How Important Is Intellectual Property To The Success Of A MMORPG?
A few days ago I posted an article about MMORPGs I’d love to see and I briefly touched on Intellectual Property (IP) in MMORPGs. I realised pretty soon after writing it that a huge amount of MMOs are based upon already established IPs. It made me wonder – exactly how important is the IP to the success of a MMORPG?
I’ve been mulling over this question a lot the past couple of days (mainly whilst in the shower dreaming up my perfect MMORPG) and I’ve come to the conclusion that IP bares no real impact on the long term success of a MMO. The evidence for this is pretty strong. Not only is World of Warcraft by far the most successful MMORPG and yet not based on a particularly strong IP (or at least it wasn’t when it launched) but plenty of games which have had strong IPs have failed to meet their expectations. Age of Conan and Warhammer Online are two good examples of this and we only need to look at the Matrix Online shutting down to see how bad it can get.

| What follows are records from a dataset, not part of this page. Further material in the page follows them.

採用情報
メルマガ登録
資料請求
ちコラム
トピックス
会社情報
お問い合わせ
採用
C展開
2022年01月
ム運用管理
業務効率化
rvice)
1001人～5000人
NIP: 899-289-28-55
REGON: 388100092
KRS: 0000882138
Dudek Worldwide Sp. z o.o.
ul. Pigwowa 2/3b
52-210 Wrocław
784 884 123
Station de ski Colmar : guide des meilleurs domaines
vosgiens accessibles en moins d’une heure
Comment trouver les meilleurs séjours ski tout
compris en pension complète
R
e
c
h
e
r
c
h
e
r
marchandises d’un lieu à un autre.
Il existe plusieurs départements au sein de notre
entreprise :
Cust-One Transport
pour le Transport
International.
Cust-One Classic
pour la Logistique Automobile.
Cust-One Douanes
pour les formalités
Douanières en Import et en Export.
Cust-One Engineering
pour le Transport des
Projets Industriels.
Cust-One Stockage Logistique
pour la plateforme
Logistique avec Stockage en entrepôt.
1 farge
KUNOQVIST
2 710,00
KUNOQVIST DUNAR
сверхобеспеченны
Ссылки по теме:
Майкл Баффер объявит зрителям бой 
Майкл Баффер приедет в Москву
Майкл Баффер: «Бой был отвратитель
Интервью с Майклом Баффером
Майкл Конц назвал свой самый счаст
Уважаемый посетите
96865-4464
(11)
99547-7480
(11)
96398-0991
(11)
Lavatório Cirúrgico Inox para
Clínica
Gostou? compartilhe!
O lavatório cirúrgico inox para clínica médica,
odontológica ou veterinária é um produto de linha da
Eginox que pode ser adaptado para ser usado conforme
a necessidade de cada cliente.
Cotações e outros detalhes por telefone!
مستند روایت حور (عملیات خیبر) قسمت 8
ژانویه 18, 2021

Sure, you may argue that the stronger the IP, the more likely the long term success of the game. I can’t really argue against that because is a very subjective thing. Is Star Wars a stronger licence than Star Trek? I have no idea. I do know that if you look at subscription numbers though, very few MMORPGs have gotten past 500k regardless of their IP.
I do think however, that IP can play a very large part in the initial success of a MMORPG. Age of Conan, for example, had an astounding success in base sales (1 million units sold, I believe) but that failed to translate into long term subscriptions. Same goes for Warhammer Online.
Intellectual Properties and their franchises come with a lot of attractive benefits to MMORPG developers. Clearly defined worlds, recognisable content and, most import of all, large fan bases. Star Wars: The Old Republic is receiving a lot of attention purely because it’s a Star Wars game and this is obviously great for BioWare because they can cash in on that to drive initial interest and sales.
Capitalising on intitial sales for the longterm is a very different ballgame though and no IP will save a bad game. They can even compound the problem by increasing initial expectations to unachieveable levels. The bottom line, in my opinion, is that a MMOs IP can be potential very appealing ititially but it’s the gameplay and game mechanics that will ultimately determine its success.